The whole thing is running in a Ubuntu 18.04 docker container. Full command is LD_PRELOAD="/usr/lib/x86_64-linux-gnu/libasan.so.4" ASAN_OPTIONS="handle_segv=0" LSAN_OPTIONS="suppressions=lsan.supp" ./gradlew clean build
, where the file lsan.supp
contains
leak:libjvm
leak:libjli
leak:libz
leak:liblcms2
Just in case it's helpful: When this problem occurs to me I simply do a LD_PRELOAD of a fake dlclose that does nothing and then I don't have to fill my code with #ifdef.. etc.

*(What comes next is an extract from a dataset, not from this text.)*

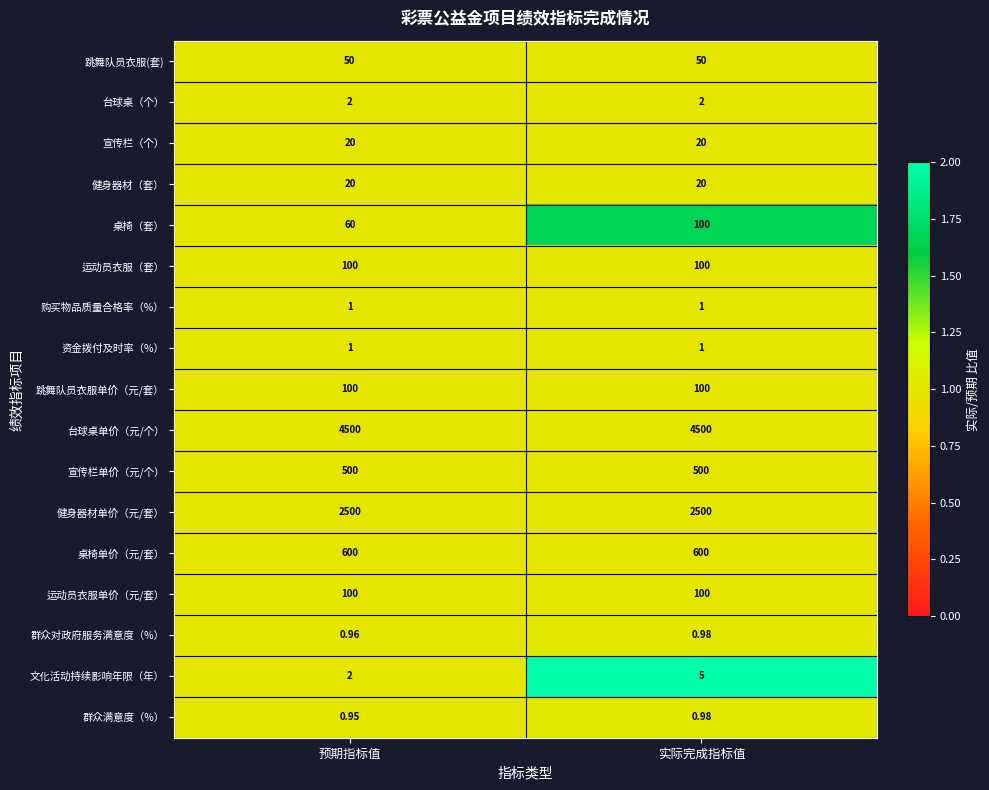

At which category is the sum across all series the highest?

实际完成指标值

#include <stdio.h> int dlclose(void *handle) { ; }
LD_PRELOAD="/usr/lib/libasan.so ../fake-dlclose/dlclose.so" ./run
Another option I found is to override dlopen()
to inject RTLD_NODELETE
.
#define _GNU_SOURCE
#include <dlfcn.h>
#include <link.h>
#include <stdio.h>
#include <string.h>
// Override dlopen() function and inject RTLD_NODELETE so the library
// doesn't get deleted on close().
// This helps with asan traces with <unknown module>
void* dlopen(const char* filename, int flags){
typedef void* (*dlopen_t)(const char*, int);
dlopen_t original_dlopen = (dlopen_t)dlsym(RTLD_NEXT, "dlopen");
printf("Intercepted a dlopen call, injecting RTLD_NODELETE\n");
flags |= RTLD_NODELETE;
return original_dlopen(filename, flags);
}
Build with
gcc-10 -fpic --shared interceptor.c -o libinterceptor.so -ldl
Then pre-load it after asan. Asan must be loaded first. You'll have to adjust the following paths.

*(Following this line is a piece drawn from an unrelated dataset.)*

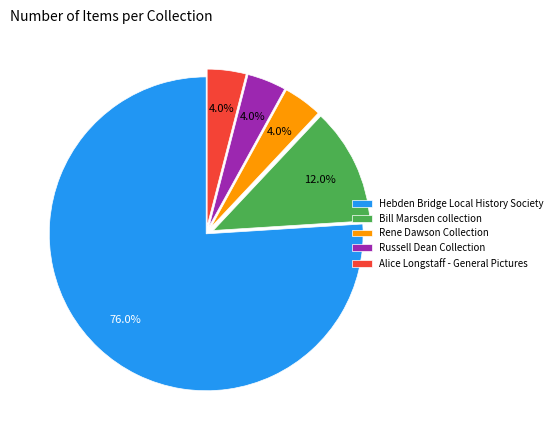

Which category has the biggest portion of the pie?

Hebden Bridge Local History Society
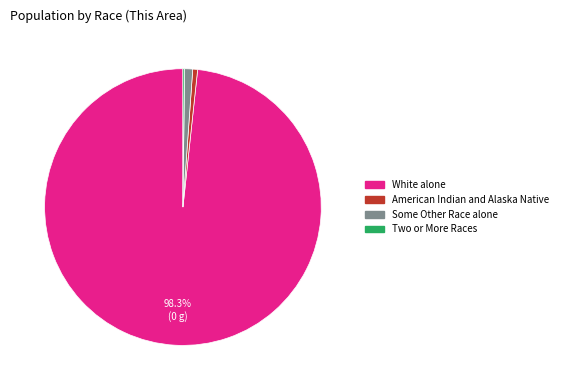

Does any single category account for the majority?

Yes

LD_PRELOAD=/lib/x86_64-linux-gnu/libasan.so.6.0.0:/home/eriff/dlopeninterceptor/libinterceptor.so ./app
@ericriff that may work for some people, but unfortunately making dlclose()
a no-op, or not calling dlclose()
at all, or using RTLD_NODELETE
on dlopen()
means we no longer see some of the memory leaks, as antoneliasson mentioned in #89 (comment).
The situation is unchanged. For us it still a pain because in our software we have 200+ dynamicaly loaded modules (.so) and when a (small) memory leak is reported, we have no idea which one is leaking.